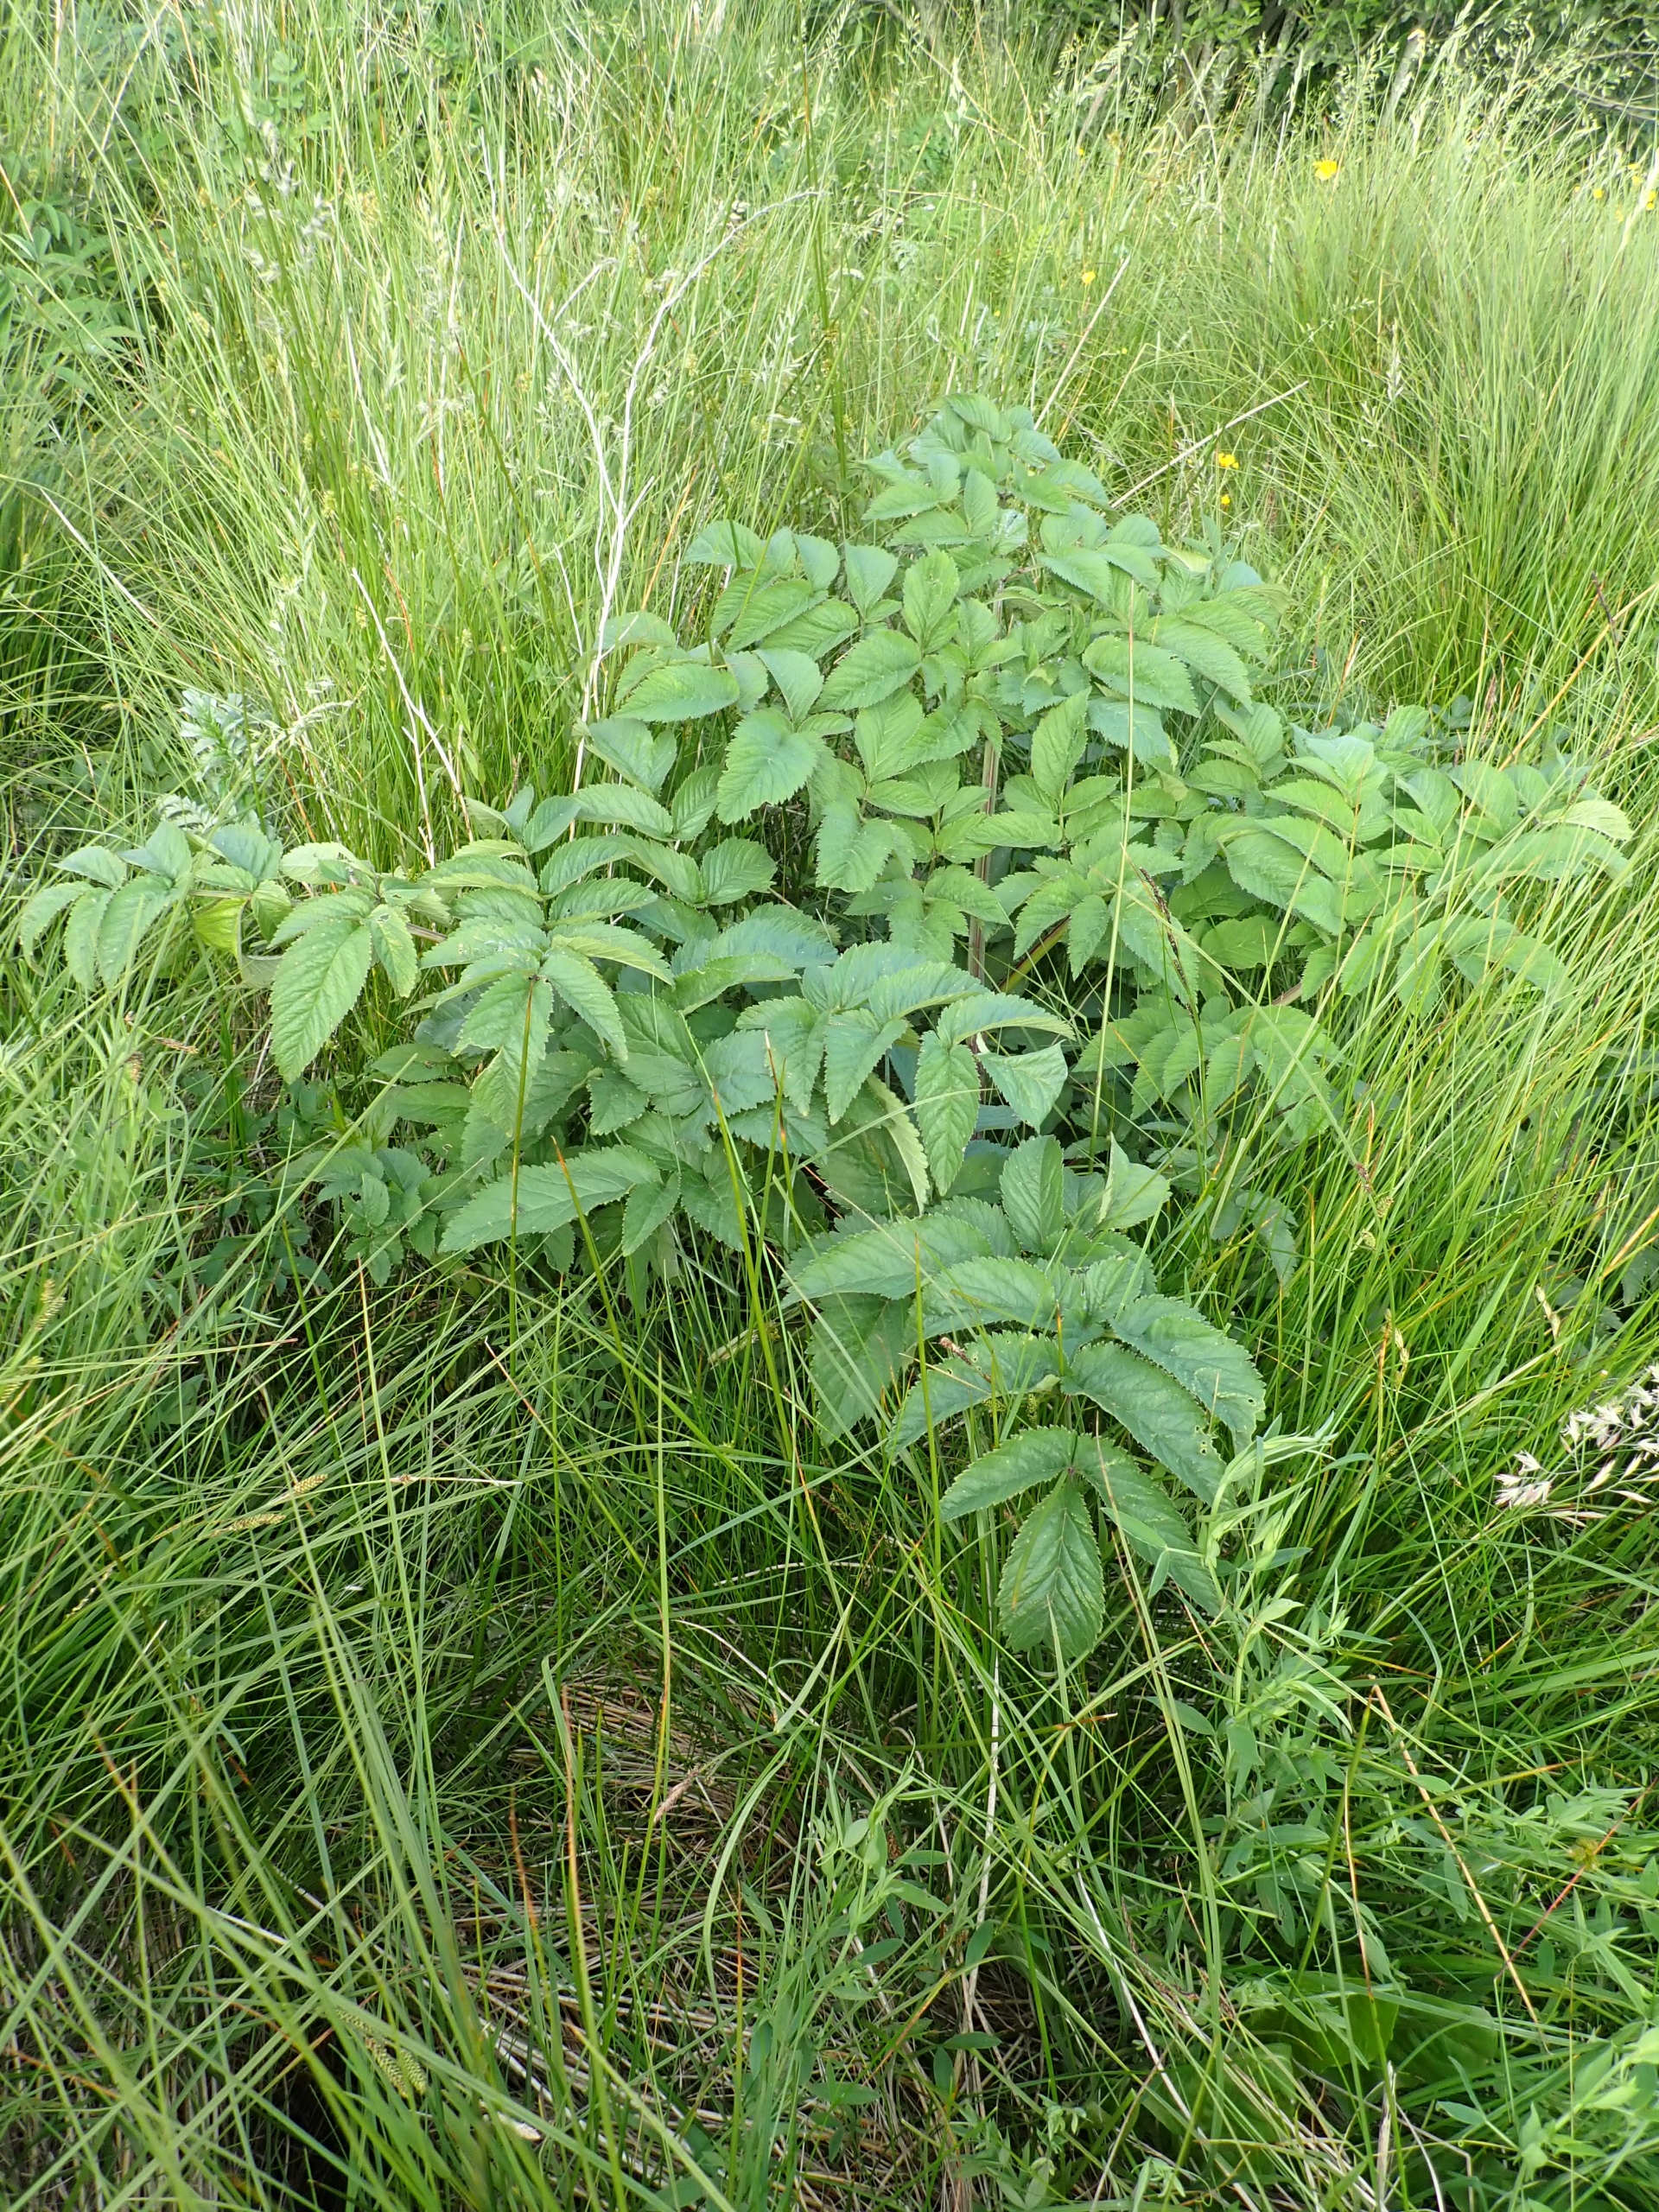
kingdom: Plantae
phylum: Tracheophyta
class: Magnoliopsida
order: Apiales
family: Apiaceae
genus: Angelica
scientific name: Angelica archangelica
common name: Kvan
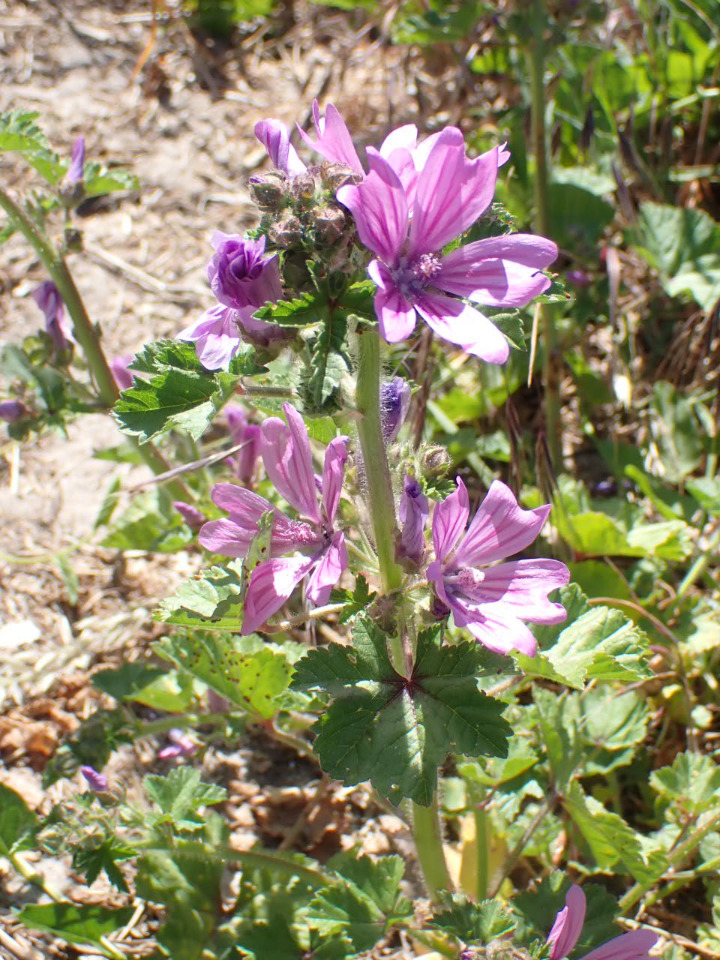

INSTRUCTION —
Rewrite everything from the line containing "order: Apiales" down to the end of the data, replacing "common name" with "vernacular name" and leaving all else unchanged. Omit the pictures from your answer.

EXPECTED OUTPUT —
order: Apiales
family: Apiaceae
genus: Angelica
scientific name: Angelica archangelica
vernacular name: Kvan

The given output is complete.